Drain and rinse the pinto beans, put in a medium-sized bowl. Add the salsa to the beans and toss together. Set aside.
Remove the outside leaves and core of the lettuce and dice. Slice the cherry tomatoes, shred the cheese and drain the corn from the can. Set these ingredients aside while you cook the tortillas
Cut the flour tortillas in 1” long slices.
Using a medium-sized non-stick skillet, heat the olive oil in the pan and add the tortillas in 2 or 3 batches, keeping them flat in the skillet so they aren’t crowded. Cook until lightly toasted, about 2-3 minutes. Turn with a spatula for another minute or so and drain on paper towels until ready to use.

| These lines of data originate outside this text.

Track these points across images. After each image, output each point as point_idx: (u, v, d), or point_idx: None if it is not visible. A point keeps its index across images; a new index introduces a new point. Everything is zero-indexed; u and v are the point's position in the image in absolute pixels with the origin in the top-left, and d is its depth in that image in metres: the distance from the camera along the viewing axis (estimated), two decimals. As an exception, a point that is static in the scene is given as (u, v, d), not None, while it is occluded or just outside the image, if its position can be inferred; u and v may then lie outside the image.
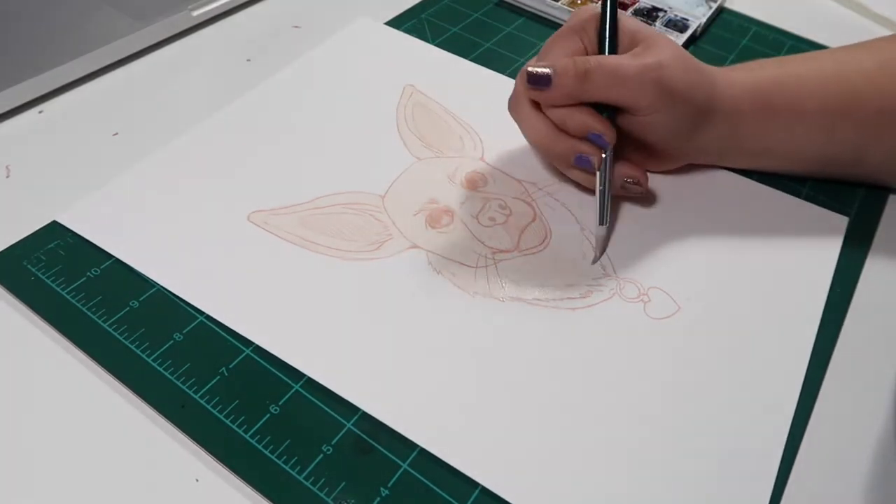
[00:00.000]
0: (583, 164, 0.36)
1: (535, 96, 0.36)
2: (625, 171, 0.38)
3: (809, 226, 0.39)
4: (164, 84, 0.45)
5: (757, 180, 0.41)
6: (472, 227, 0.37)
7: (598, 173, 0.36)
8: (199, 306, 0.33)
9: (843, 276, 0.37)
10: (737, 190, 0.41)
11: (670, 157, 0.40)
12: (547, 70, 0.35)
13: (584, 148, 0.36)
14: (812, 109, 0.38)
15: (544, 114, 0.37)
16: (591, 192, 0.37)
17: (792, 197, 0.41)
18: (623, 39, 0.37)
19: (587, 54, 0.37)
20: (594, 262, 0.36)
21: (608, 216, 0.36)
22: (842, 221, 0.40)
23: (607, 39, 0.37)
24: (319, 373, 0.31)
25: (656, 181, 0.41)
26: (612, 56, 0.36)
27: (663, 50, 0.35)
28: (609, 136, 0.35)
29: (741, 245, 0.38)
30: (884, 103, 0.37)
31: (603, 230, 0.36)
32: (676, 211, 0.39)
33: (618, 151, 0.38)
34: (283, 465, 0.28)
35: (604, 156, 0.36)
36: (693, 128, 0.37)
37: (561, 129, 0.37)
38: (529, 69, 0.35)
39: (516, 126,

To make the salsa ranch dressing, combine the ranch and the salsa in a small bowl and mix together. Serve alongside the bowls.
To assemble the bowls, divide the ingredients between four bowls. Start with the lettuce then add a scoop of rice to each. Top with about a cup of chicken per bowl, then add the pinto bean mixture, shredded cheese and corn.
Dice the avocado tomatoes and add to each bowl. Sprinkle with green onions, tortilla strips and cilantro. Garnish with the crispy tortilla strips, limes and sour cream.
Serve with salsa ranch dressing on the side, enjoy!